__Given passage__:

___

Goshen College students were barred last semester from donating leftover dining hall meals to the homeless. Since then, some students are left wondering what they can do with their unused meals at the end of the semester.

“Since I lived in campus housing, I had to have 80 meals,” said Jenae Rupp, a senior nursing student who wanted to donate her unused meals last December. Rupp, along with seniors Saralyn Murray and Jan Zawadzki, facilitated a Facebook group with the intention of enabling students across campus to donate their unused meals.

“I figured those [meals] were ‘mine,’ to use as I please,” said Rupp. “With about three weeks left of school, I thought it would be cool to bring boxed lunches to Faith Mission in Elkhart for the homeless.”

“I feel like if the meals are paid for,” said Murray, “they are required to give me all the meals if I enter the dining hall for every one of those. So why is it I cannot donate my remaining meals to the homeless?”

As Rupp and Murray contacted Goshen’s food service provider, AVI Foodsystems, Inc., Zawadzki looked for answers within the school’s administration. “They told us that ‘it’s not going to be possible this year,’” said Zawadzki, “and that’s where it kind of ended.”

Rupp, Murray and Zawadski said they were simply looking for a practical way to avoid wasting meals that they paid for. “It still makes no sense to me why I can’t use a set amount of ‘pricey’ meals that I paid for in the way that I please,” said Rupp, “let alone to help a homeless community.”

Donating meals is proving more difficult than students perceived. “It gets complicated in a hurry,” said vice president for Student Life, Bill Born. “It’s just not that simple.”

“It is a given that not all the meals available to students will be eaten,” said Jim Histand, vice president for finance at Goshen College, who works with AVI to negotiate food costs per semester. “Pricing is determined based on expected usage, which is always less than 100 percent of the ‘possible’ meals.”

According to Histand, AVI works with Goshen College in a 10-year contract, which is renegotiated each year. The amount that the school pays directly to AVI for food services is based on participation rates from previous terms. Since that amount is paid on a per-semester basis, meals cannot roll over between semesters.

On average, the meal plan participation rate is 60-70 percent, meaning that it is expected that students will not use all of their meals. “So pricing is ‘lower’ than it otherwise would be if 100% participation rates were assumed,” said Histand.

___

__What to work on__:
1. In the article on Goshen College meal donations, what is the average meal plan participation rate?
2. Decide whether each statement agrees with the article on Goshen College meal donations, answering yes or no and quoting the words that decide it: (a) AVI serves Goshen College under a 10-year contract that is renegotiated each year. (b) Unused meals can roll over from one semester to the next. (c) Rupp wanted to bring boxed lunches to Faith Mission in Elkhart.
3. Carry on the article on Goshen College meal donations, starting after its final sentence.

__Data extract__:
___

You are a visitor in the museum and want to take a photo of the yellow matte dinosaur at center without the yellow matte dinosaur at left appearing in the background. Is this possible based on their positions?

___

__Answers to the exercise__:
1. 60-70 percent

2.
(a) Yes: "AVI works with Goshen College in a 10-year contract, which is renegotiated each year."
(b) No: "meals cannot roll over between semesters."
(c) Yes: "I thought it would be cool to bring boxed lunches to Faith Mission in Elkhart for the homeless."

3.
Histand went on to say that AVI does its best to avoid wasting food as much as possible. As Born put it, AVI “is a business entity too. They can’t be here and not make money, because they’d go under.”

After AVI charges Goshen College for the projected cost of that semester’s meal plan, Goshen College then charges students for a specific number of meals. The direct exchange that takes place when a card is swiped in the dining hall, according to Born, gets lost in the actual transaction.

According to a representative from AVI’s corporate headquarters in Warren, Ohio, each contract is designed on a case-by-case basis. The school determines what their needs are, and AVI adjusts their costs to accommodate those needs.

The representative from AVI said that if Goshen College wanted a plan that enabled leftover meal donation, it could be done but would ultimately cost the students more.

“It would be simpler for students to just contribute out of their ‘own pocket’ by buying groceries and donating to those in need,” said Histand.

According to Born, donating groceries purchased with extra Munch Money is a much more viable option, since he says it is “a more direct exchange between the student and AVI.”

For many on-campus students who are required to pay for a meal plan, it becomes difficult to make use of all of their meals, Zawadzki said.

“I was gone on weekends,” said Rupp, “worked during most evening meal times, and had clinical during many of the lunch meals.”

Since it is contractually impossible for students to donate their unused meal plans at this  time, students will need to ask themselves if it is worth it to pay more for a meal plan that allows them to donate unused meals.

“I would do it,” said Zawadzki, “and I think most GC students should do it as servant leaders--but I’m still hesitant as to how realistic it is.”

For students at UCLA, University of Southern California, University of Texas San Marcos and others, it has become very realistic. UCLA students started a non-profit organization called “Swipes for the Homeless,” according to an article on the Supplemental Nutrition Assistance Program’s website.

Students at Goshen College that are concerned with donating unused meals, according to Born, should pose that question to student leaders such as those in the student senate.

Such a renegotiation would increase the participation rates, Histand said. “Prices would have to be increased for all students, even on those who don’t want to participate in ‘giving away’ some of the meals.”

“If it were me, I wouldn’t get a meal plan,” said Zawadzki, "but since I live in the apartments, I have to get the lowest meal plan of 45 meals.  That’s why I think we should at least be able to give something back to the community."